+++ TRECHO DO DOCUMENTO

Sara Roy: Se Gaza cair, Cisjordânia cairá depois
> O sítio de Gaza, por Israel, começou em 5 de novembro, um dia depois de
> Israel ter atacado a Faixa, ataque feito sem possibilidade de dúvida para
> pôr fim à trégua estabelecida em junho entre Israel e o Hamás. Embora os
> dois lados tenham violado antes o acordo, nunca antes acontecera qualquer
> violação em tão grande escala. O Hamás respondeu com foguetes, e desde
> então a violência não recrudesceu.
>
> Por Sara Roy*
>
> Com o sítio, Israel visa a dois principais objetivos. Um, reforçar a idéia
> de que os palestinos são problema exclusivamente humanitário, como
> pedintes, mendigos sem qualquer identidade política e, portanto, sem
> reivindicações políticas. Segundo, impingir a questão de Gaza, ao Egito.
> Por isso, os israelenses toleram as centenas de túneis que há entre Gaza e
> o Egito, pelos quais começou a formar-se um setor comercial informal,
> embora cada vez mais regulado. A muito grande maioria dos habitantes da
> Faixa de Gaza vive em condições de miséria, com 49,1%, estatísticas
> oficiais, de desempregados. De fato, os habitantes de Gaza já sabem que
> está desaparecendo rapidamente, para todos, qualquer possibilidade real de
> emprego.
>
> Dia 5/11, o governo de Israel fechou todas as vias de entrada e saída de
> Gaza. Comida, remédios, combustível, peças de reposição para as redes de
> energia, água e esgoto, adubo, embalagens, telefones, papel, cola, calçados
> e até copos e xícaras não entram nos territórios ocupados em quantidade
> suficiente, ou absolutamente não há.
>
> Conforme relatórios da Oxfam, apenas 137 caminhões com alimentos entraram
> em Gaza no mês de novembro de 2008. Em média, 4,6 caminhões/dia; em outubro
> de 2008, entraram em média 123; em dezembro de 2005, 564. As duas
> principais organizações que levam comida a Gaza são a UNRWA, Agência de
> Ajuda Humanitária da ONU para os Refugiados Palestinos e o Oriente Médio; e
> a WFP, "Programa Alimento para o Mundo". A UNRWA alimenta aproximadamente
> 750 mil palestinos em Gaza (cerca de 15 caminhões/dia de alimentos). Entre
> 5/11 e 30/11, só chegaram 23 caminhões, cerca de 6% do mínimo
> indispensável; na semana de 30/11, chegaram 12 caminhões, 11% do mínimo
> indispensável.
>
> Durante três dias, em novembro, a UNRWA esteve totalmente desabastecida e
> 20 mil pessoas não receberam a única comida com que contam para matar a
> fome. Nas palavras de John Ging, diretor da UNRWA em Gaza, praticamente
> todos os atendidos pela organização dependem completamente do que recebem,
> seu único alimento. Dia 18/12, a UNRWA suspendeu completamente a
> distribuição de alimento, dos programas regulares e dos programas de
> emergência, por causa do bloqueio israelense.

++++++

◆ QUESTÕES A RESOLVER ◆
a) Responda com base no texto sobre o sítio de Gaza:
(i) Em que dia começou o sítio de Gaza por Israel?
(ii) Segundo relatórios da Oxfam, quantos caminhões com alimentos entraram em Gaza em novembro de 2008?
(iii) Qual é o nome do diretor da UNRWA em Gaza citado?
b) Transcreva do texto sobre o sítio de Gaza o trecho entre "Sara Roy: Se" e "violência não recrudesceu.", inclusive.

+++ DADOS FORNECIDOS

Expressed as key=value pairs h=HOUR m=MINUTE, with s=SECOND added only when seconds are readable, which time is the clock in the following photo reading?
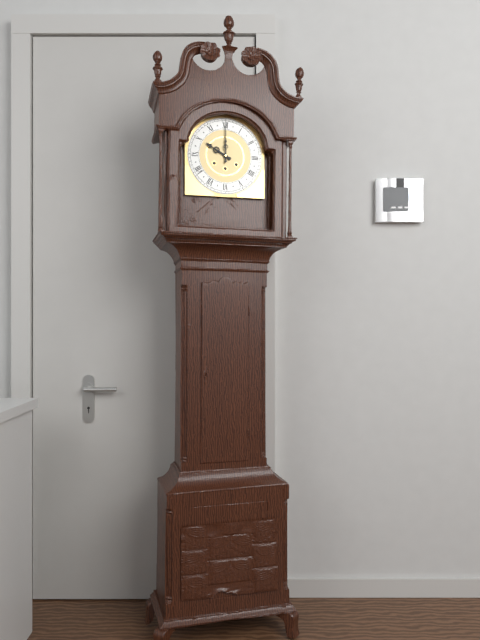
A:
h=10 m=0
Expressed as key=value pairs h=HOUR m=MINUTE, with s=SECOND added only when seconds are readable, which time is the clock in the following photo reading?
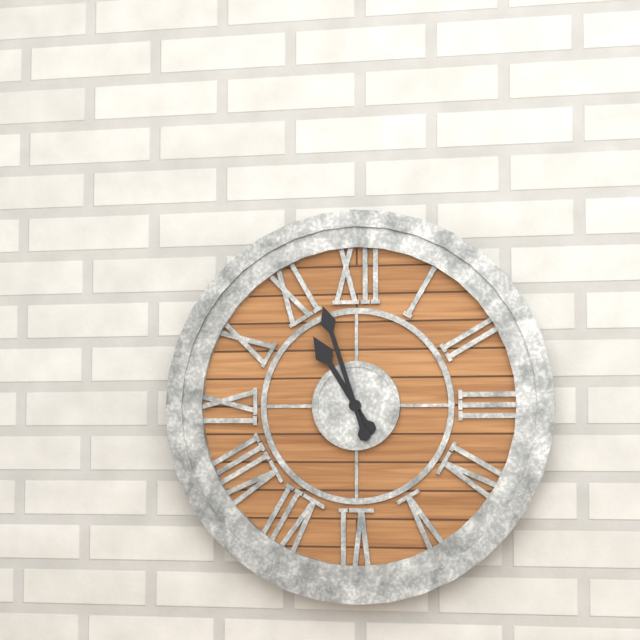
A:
h=10 m=57
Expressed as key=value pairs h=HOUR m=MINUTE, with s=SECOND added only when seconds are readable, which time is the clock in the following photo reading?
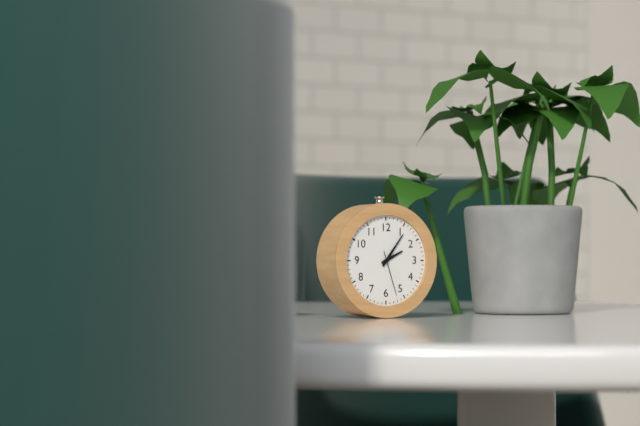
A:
h=2 m=6
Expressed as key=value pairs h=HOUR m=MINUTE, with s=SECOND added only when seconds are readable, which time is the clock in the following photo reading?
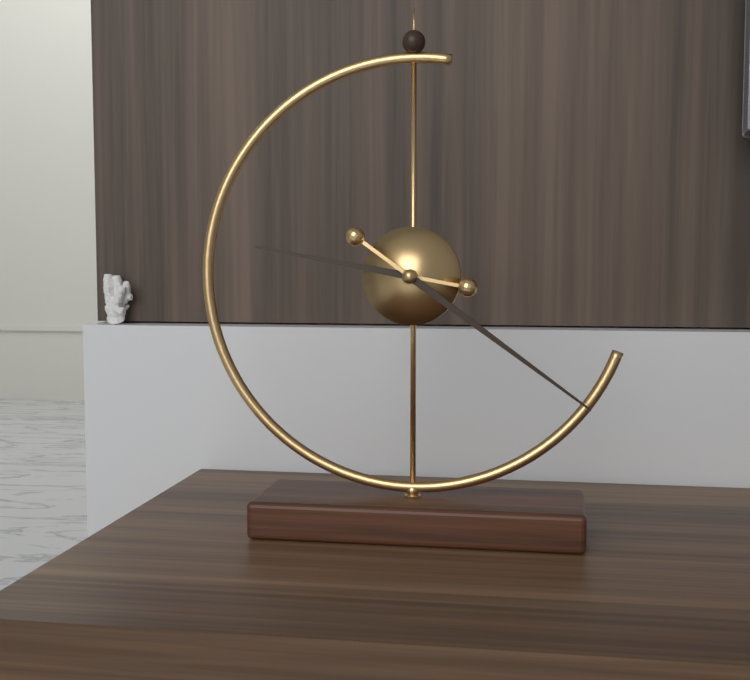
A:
h=9 m=21
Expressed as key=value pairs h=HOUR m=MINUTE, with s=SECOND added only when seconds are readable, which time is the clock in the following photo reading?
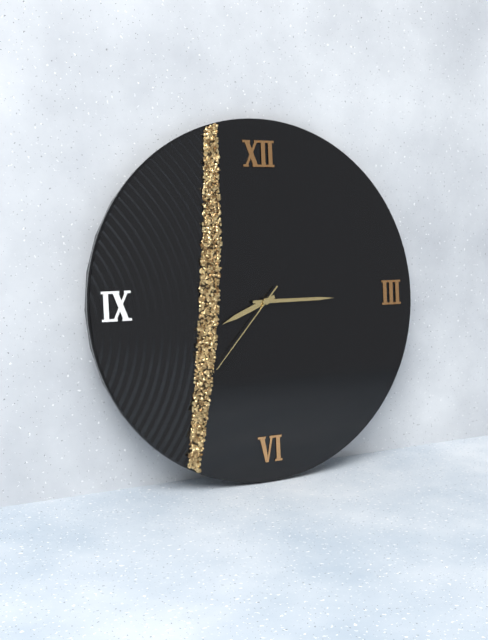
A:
h=8 m=15 s=37
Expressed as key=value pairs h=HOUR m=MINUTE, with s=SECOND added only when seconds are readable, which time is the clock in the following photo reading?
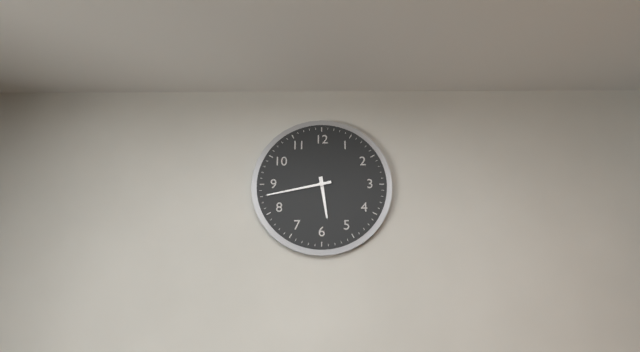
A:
h=5 m=43
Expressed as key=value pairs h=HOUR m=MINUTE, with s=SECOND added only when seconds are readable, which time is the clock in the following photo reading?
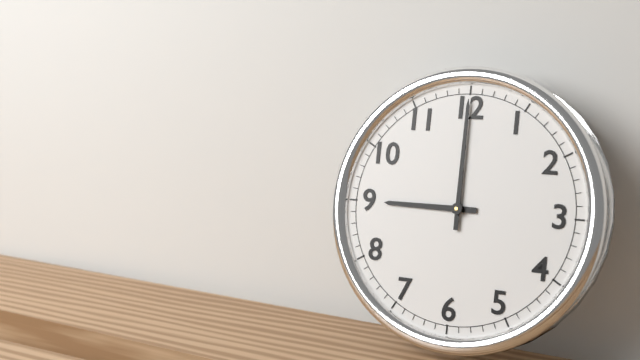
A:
h=9 m=0
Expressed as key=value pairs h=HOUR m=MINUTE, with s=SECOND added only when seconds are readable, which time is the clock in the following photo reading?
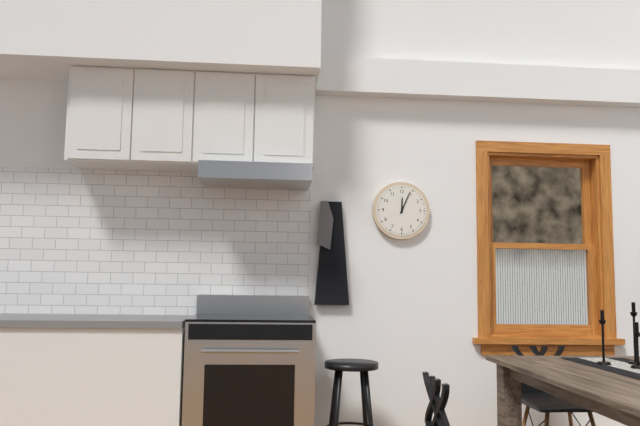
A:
h=12 m=4
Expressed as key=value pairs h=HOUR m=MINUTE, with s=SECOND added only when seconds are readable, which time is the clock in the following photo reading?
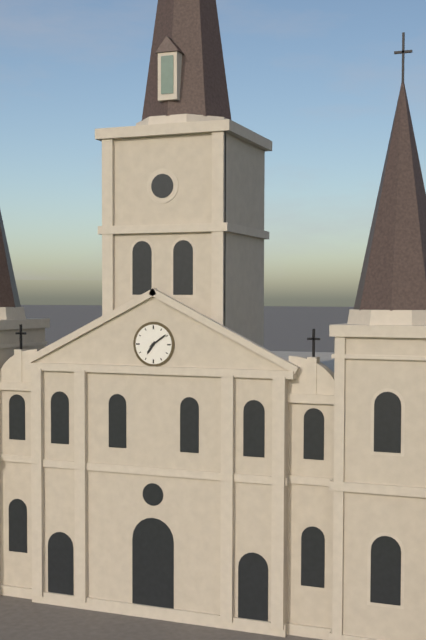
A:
h=7 m=9
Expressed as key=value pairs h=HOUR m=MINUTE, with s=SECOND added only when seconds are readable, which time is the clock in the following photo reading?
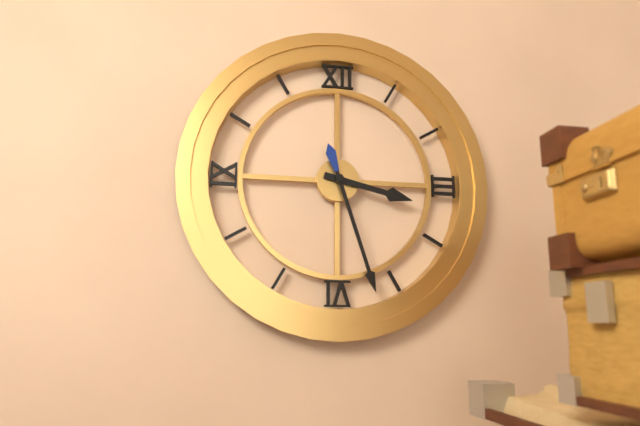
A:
h=3 m=27
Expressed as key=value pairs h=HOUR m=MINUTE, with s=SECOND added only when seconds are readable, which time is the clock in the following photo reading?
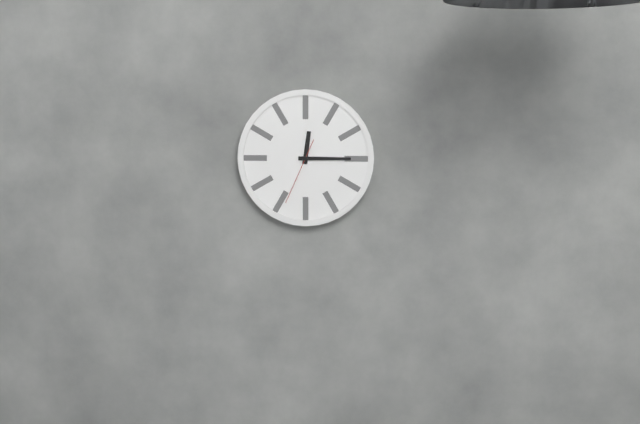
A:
h=12 m=15 s=34
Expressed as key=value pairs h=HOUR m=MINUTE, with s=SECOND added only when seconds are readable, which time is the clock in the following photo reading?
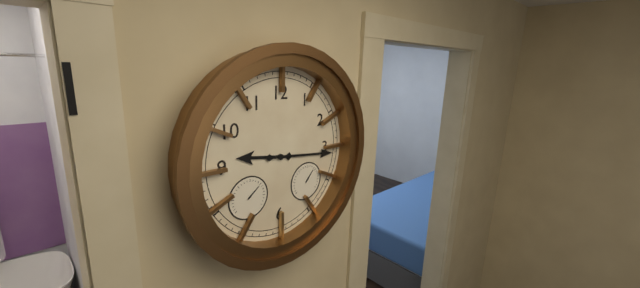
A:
h=9 m=16
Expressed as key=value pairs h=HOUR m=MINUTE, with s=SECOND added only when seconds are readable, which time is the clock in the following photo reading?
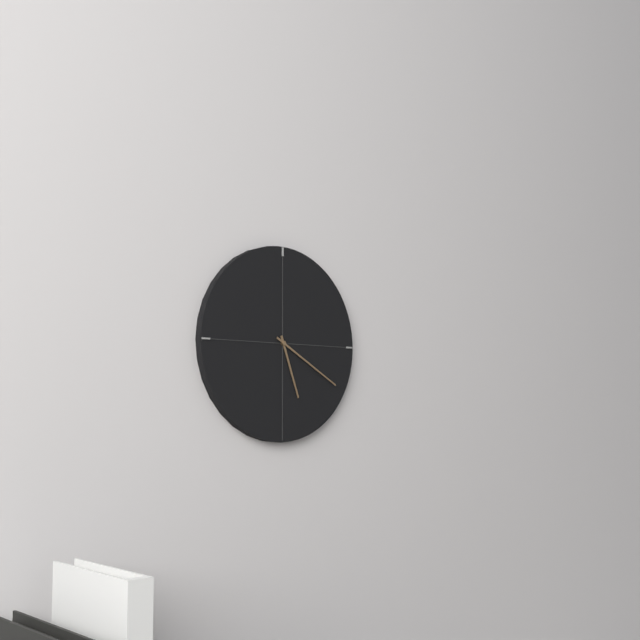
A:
h=5 m=20
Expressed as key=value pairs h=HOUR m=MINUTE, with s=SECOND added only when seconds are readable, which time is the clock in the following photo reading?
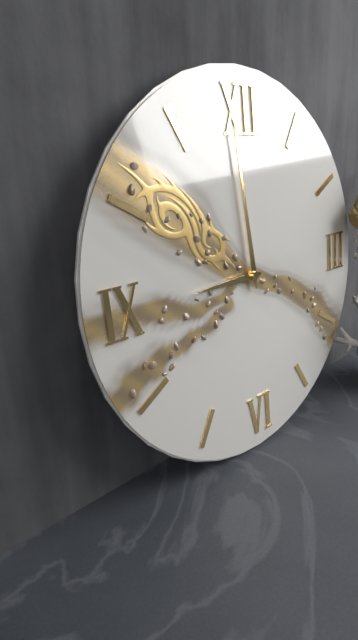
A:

++++++

◆ LISTA DE RESPOSTAS ◆
a)
(i) Em 5 de novembro.
(ii) 137 caminhões.
(iii) John Ging.

b)
Sara Roy: Se Gaza cair, Cisjordânia cairá depois
> O sítio de Gaza, por Israel, começou em 5 de novembro, um dia depois de
> Israel ter atacado a Faixa, ataque feito sem possibilidade de dúvida para
> pôr fim à trégua estabelecida em junho entre Israel e o Hamás. Embora os
> dois lados tenham violado antes o acordo, nunca antes acontecera qualquer
> violação em tão grande escala. O Hamás respondeu com foguetes, e desde
> então a violência não recrudesceu.